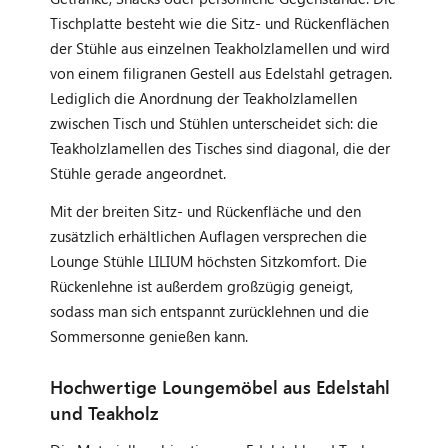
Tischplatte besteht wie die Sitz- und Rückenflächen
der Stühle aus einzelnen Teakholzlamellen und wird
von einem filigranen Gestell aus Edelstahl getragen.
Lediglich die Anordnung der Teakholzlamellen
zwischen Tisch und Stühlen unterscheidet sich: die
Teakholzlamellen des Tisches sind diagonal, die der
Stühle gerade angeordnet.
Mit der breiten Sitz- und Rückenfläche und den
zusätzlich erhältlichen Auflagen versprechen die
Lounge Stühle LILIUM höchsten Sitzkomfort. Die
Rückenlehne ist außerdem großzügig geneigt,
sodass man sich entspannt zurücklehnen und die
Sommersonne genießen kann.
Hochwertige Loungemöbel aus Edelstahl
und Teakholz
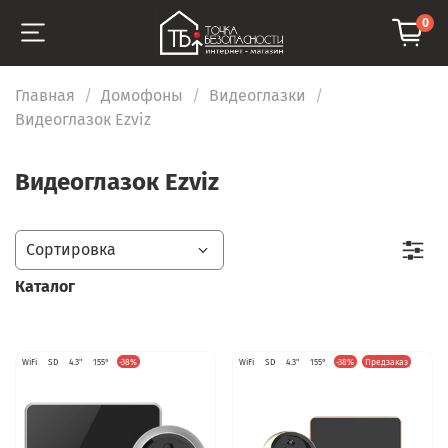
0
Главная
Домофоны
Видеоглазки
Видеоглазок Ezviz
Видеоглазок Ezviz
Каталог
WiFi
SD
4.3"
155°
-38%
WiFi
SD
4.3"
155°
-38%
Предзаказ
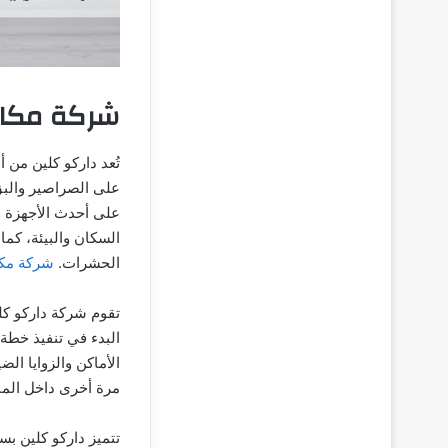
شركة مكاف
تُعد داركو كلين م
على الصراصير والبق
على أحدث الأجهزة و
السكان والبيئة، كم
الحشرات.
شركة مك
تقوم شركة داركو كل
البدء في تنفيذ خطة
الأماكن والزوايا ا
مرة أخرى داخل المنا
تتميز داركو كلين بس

******************************

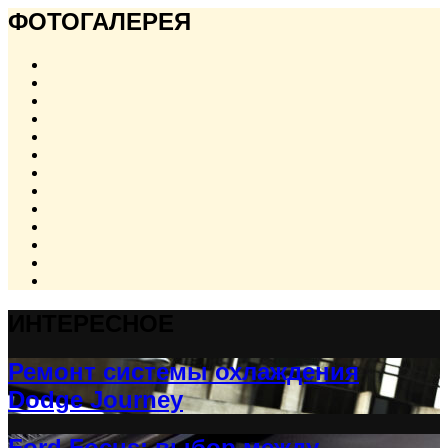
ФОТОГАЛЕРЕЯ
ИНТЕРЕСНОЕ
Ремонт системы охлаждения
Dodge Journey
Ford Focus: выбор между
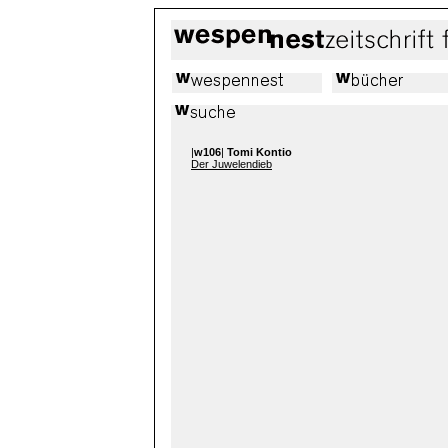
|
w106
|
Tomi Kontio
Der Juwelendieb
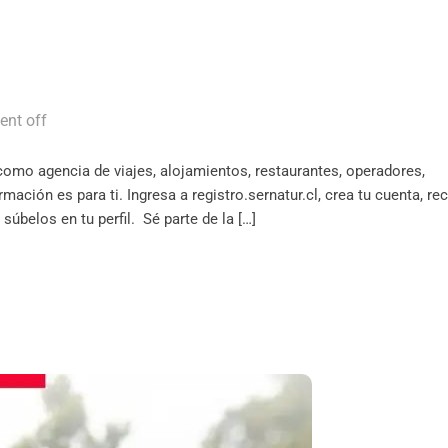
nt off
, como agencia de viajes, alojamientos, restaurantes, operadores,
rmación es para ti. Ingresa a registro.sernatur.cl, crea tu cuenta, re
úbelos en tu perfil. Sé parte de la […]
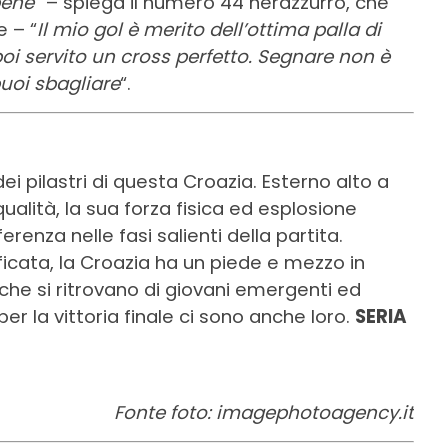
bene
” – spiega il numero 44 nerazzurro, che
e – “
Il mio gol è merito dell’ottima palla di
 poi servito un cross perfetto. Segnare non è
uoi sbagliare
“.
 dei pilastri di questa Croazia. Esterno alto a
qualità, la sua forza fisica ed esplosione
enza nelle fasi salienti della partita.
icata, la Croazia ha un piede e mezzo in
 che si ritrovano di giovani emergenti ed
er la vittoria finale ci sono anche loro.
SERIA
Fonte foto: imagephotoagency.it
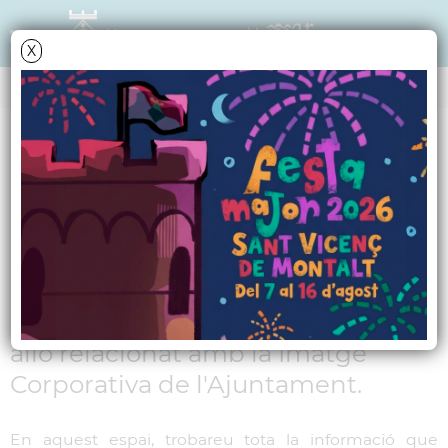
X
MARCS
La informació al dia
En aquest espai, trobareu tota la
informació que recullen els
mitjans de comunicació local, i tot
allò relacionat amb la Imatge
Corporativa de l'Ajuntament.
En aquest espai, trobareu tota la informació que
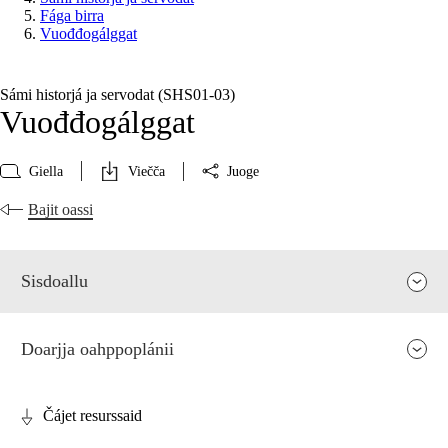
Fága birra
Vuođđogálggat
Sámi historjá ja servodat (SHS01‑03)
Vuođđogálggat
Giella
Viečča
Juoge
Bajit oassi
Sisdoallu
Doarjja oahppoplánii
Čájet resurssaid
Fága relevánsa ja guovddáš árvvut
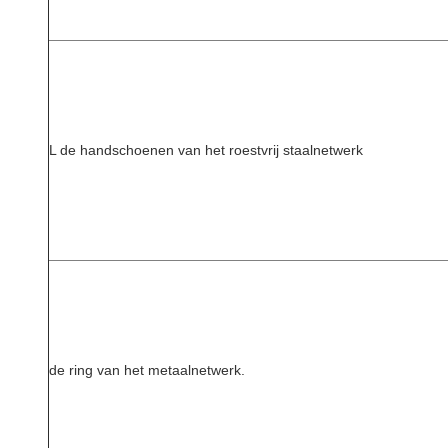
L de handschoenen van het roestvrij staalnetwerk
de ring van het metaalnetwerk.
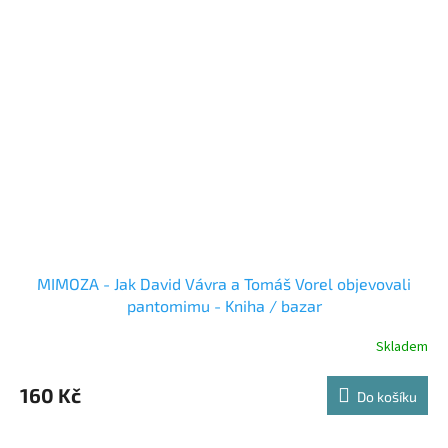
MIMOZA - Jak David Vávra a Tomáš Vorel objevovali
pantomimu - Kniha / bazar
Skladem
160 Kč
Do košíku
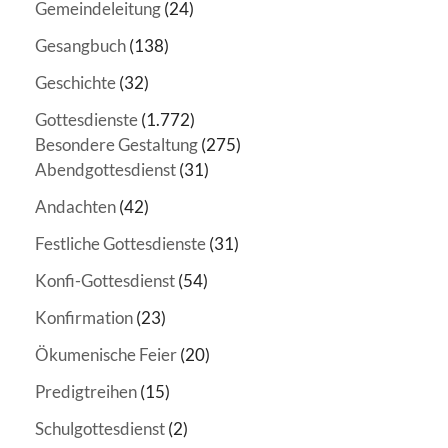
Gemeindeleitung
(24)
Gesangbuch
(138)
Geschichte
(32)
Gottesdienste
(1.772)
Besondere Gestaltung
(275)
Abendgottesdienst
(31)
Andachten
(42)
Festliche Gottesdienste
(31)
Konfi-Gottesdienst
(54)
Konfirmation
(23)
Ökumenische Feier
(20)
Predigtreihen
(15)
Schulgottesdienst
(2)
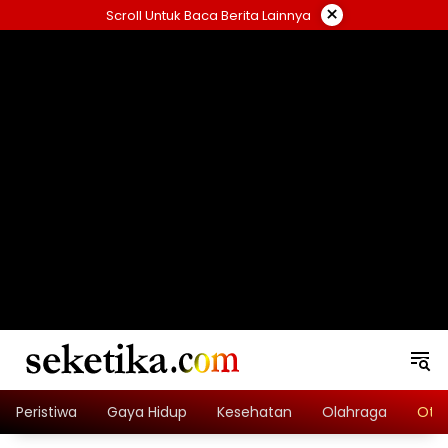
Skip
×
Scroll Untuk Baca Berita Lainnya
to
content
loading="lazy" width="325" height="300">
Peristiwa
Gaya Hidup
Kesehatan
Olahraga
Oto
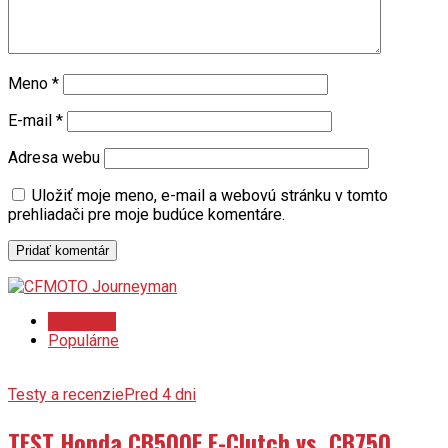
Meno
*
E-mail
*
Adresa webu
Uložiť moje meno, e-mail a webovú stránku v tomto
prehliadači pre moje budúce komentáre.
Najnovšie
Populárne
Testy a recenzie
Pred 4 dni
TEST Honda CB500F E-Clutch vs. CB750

******************************

Return everything from the line containing "MIMOZA - Jak" down to the line containing "TEST Honda CB500F E-Clutch vs. CB750", reproducing each line unchanged and including both of those lines. Leave out the pictures.

MIMOZA - Jak David Vávra a Tomáš Vorel objevovali
pantomimu - Kniha / bazar
Skladem
160 Kč
Do košíku
Gemeindeleitung
(24)
Gesangbuch
(138)
Geschichte
(32)
Gottesdienste
(1.772)
Besondere Gestaltung
(275)
Abendgottesdienst
(31)
Andachten
(42)
Festliche Gottesdienste
(31)
Konfi-Gottesdienst
(54)
Konfirmation
(23)
Ökumenische Feier
(20)
Predigtreihen
(15)
Schulgottesdienst
(2)
Skip
×
Scroll Untuk Baca Berita Lainnya
to
content
loading="lazy" width="325" height="300">
Peristiwa
Gaya Hidup
Kesehatan
Olahraga
Oto
Meno
*
E-mail
*
Adresa webu
Uložiť moje meno, e-mail a webovú stránku v tomto
prehliadači pre moje budúce komentáre.
Najnovšie
Populárne
Testy a recenzie
Pred 4 dni
TEST Honda CB500F E-Clutch vs. CB750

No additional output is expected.